(Per-instance keypoint data)
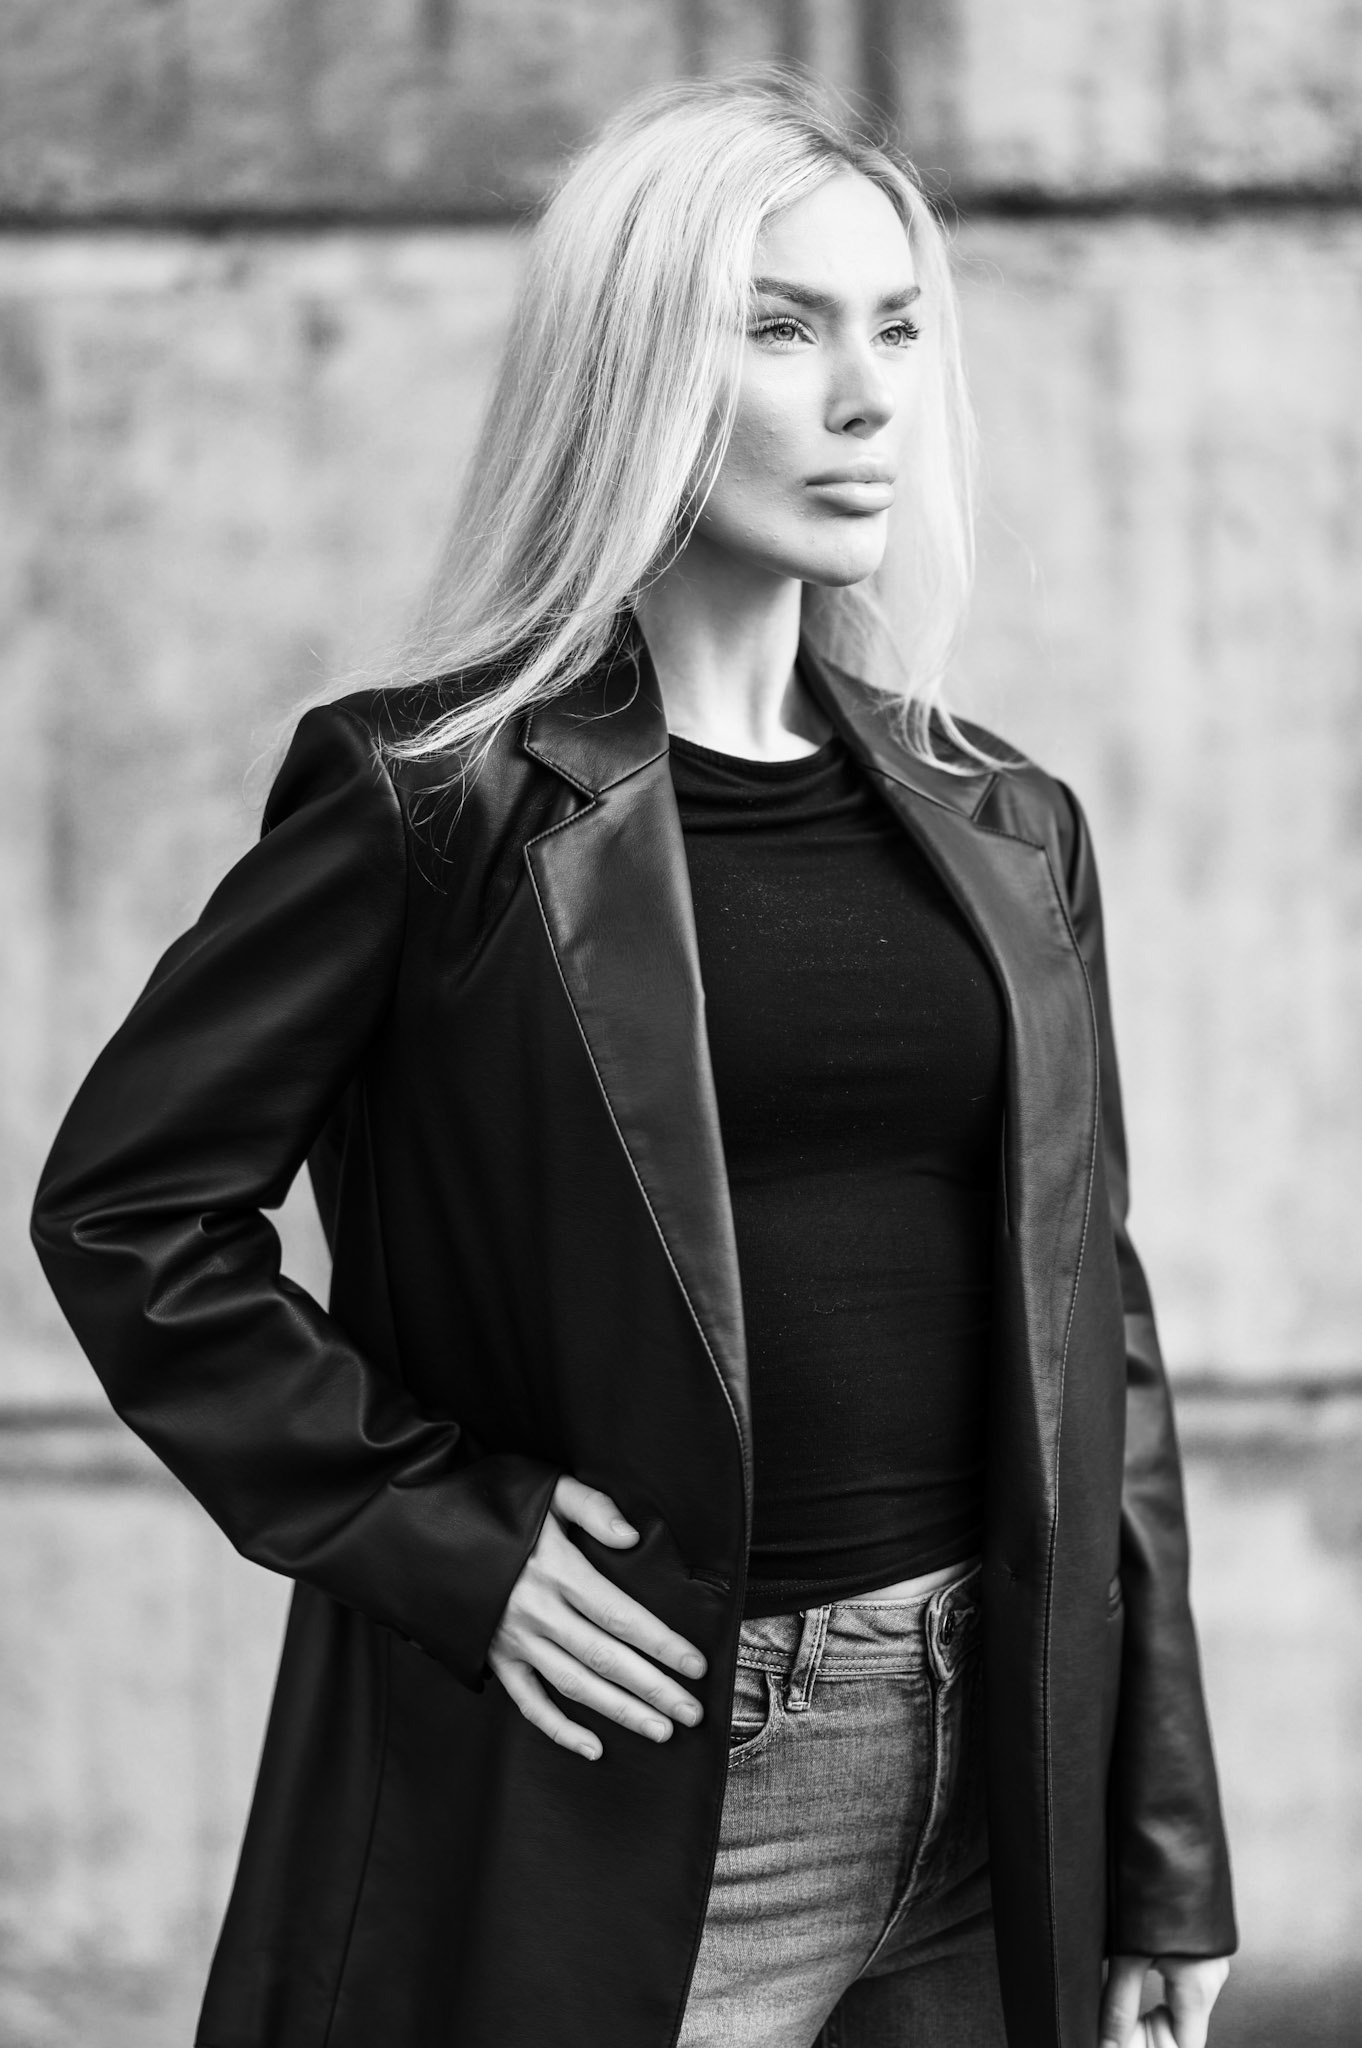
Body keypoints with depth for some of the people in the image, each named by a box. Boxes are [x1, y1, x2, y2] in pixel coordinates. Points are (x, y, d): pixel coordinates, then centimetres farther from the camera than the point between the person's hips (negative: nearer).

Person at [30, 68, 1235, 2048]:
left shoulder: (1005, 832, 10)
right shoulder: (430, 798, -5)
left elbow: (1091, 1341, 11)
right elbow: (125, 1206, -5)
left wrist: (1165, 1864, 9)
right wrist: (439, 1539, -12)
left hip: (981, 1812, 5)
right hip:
---
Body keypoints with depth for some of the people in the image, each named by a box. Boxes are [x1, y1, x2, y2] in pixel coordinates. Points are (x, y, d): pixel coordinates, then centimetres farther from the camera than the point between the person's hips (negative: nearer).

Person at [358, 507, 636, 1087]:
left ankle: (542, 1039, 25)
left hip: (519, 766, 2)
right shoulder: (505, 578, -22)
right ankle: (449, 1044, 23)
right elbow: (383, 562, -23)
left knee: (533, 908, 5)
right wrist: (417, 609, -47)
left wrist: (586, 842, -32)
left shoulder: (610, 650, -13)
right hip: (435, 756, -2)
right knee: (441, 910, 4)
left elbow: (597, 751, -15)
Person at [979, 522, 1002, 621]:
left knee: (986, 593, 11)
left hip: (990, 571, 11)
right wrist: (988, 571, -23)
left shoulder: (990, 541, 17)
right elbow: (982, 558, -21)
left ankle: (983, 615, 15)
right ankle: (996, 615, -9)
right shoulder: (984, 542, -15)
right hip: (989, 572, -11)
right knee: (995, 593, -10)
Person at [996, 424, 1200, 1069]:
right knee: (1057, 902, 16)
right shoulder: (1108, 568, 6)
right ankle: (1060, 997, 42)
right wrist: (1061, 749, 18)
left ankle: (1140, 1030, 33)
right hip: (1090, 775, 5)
==
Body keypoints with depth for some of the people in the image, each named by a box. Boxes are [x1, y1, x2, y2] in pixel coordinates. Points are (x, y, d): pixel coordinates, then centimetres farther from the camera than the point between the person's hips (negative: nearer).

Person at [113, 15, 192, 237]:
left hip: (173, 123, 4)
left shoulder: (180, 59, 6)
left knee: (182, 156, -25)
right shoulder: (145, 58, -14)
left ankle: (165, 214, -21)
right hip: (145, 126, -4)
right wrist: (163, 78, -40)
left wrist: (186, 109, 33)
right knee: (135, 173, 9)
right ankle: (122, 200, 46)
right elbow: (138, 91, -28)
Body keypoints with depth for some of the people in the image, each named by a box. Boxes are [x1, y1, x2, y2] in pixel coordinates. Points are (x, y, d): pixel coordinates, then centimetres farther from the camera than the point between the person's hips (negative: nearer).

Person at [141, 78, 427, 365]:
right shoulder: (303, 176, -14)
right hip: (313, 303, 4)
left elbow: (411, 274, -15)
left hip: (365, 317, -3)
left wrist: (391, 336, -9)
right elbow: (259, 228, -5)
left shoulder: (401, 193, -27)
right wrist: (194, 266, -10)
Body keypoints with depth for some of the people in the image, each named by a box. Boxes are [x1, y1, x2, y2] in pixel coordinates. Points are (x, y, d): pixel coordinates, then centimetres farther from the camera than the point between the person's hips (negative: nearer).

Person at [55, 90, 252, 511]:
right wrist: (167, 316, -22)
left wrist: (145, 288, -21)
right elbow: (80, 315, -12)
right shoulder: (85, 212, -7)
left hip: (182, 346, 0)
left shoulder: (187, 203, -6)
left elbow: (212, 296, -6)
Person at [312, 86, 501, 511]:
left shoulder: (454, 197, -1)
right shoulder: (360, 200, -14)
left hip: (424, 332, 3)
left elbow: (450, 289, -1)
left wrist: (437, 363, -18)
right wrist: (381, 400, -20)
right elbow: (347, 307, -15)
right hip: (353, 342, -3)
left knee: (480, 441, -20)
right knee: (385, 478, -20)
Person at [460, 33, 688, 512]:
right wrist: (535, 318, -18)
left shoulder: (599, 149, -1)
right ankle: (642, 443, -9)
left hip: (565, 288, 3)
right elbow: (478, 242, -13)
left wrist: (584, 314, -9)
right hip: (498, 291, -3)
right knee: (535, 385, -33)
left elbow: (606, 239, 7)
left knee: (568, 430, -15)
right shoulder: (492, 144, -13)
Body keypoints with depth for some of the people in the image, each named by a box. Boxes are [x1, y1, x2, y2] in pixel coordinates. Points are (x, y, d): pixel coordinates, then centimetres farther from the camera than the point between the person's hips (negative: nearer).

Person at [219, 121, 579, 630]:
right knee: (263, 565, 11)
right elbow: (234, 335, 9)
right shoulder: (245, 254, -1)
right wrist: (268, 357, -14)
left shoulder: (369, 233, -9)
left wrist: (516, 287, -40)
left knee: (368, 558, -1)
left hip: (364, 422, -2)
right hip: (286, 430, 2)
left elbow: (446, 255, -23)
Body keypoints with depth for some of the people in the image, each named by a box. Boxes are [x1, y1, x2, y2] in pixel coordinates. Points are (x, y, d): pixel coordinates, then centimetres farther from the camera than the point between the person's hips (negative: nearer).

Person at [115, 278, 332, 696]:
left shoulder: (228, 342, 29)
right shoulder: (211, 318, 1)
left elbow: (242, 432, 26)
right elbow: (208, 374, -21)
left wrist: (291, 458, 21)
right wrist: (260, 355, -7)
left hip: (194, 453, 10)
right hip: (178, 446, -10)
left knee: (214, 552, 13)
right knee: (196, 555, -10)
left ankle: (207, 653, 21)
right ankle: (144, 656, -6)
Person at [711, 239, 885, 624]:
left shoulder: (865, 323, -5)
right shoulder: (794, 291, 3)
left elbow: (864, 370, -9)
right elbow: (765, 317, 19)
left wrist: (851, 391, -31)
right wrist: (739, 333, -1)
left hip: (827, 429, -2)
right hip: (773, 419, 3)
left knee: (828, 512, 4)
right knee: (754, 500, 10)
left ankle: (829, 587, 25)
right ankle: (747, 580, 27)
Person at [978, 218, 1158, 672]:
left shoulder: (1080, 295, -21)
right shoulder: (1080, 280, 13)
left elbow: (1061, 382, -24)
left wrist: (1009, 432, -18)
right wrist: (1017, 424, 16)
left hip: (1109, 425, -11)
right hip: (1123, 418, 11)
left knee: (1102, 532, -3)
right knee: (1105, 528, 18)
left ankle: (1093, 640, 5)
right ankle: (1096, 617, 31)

§ YOUR TASK: Of the entries above, repeat exactly the lines between the line with "right elbow: (383, 562, -23)" and the line with "left knee: (986, 593, 11)", inclusive, and no others.

§ REPLY TO THE EXERCISE:
right elbow: (383, 562, -23)
left knee: (533, 908, 5)
right wrist: (417, 609, -47)
left wrist: (586, 842, -32)
left shoulder: (610, 650, -13)
right hip: (435, 756, -2)
right knee: (441, 910, 4)
left elbow: (597, 751, -15)
Person at [979, 522, 1002, 621]:
left knee: (986, 593, 11)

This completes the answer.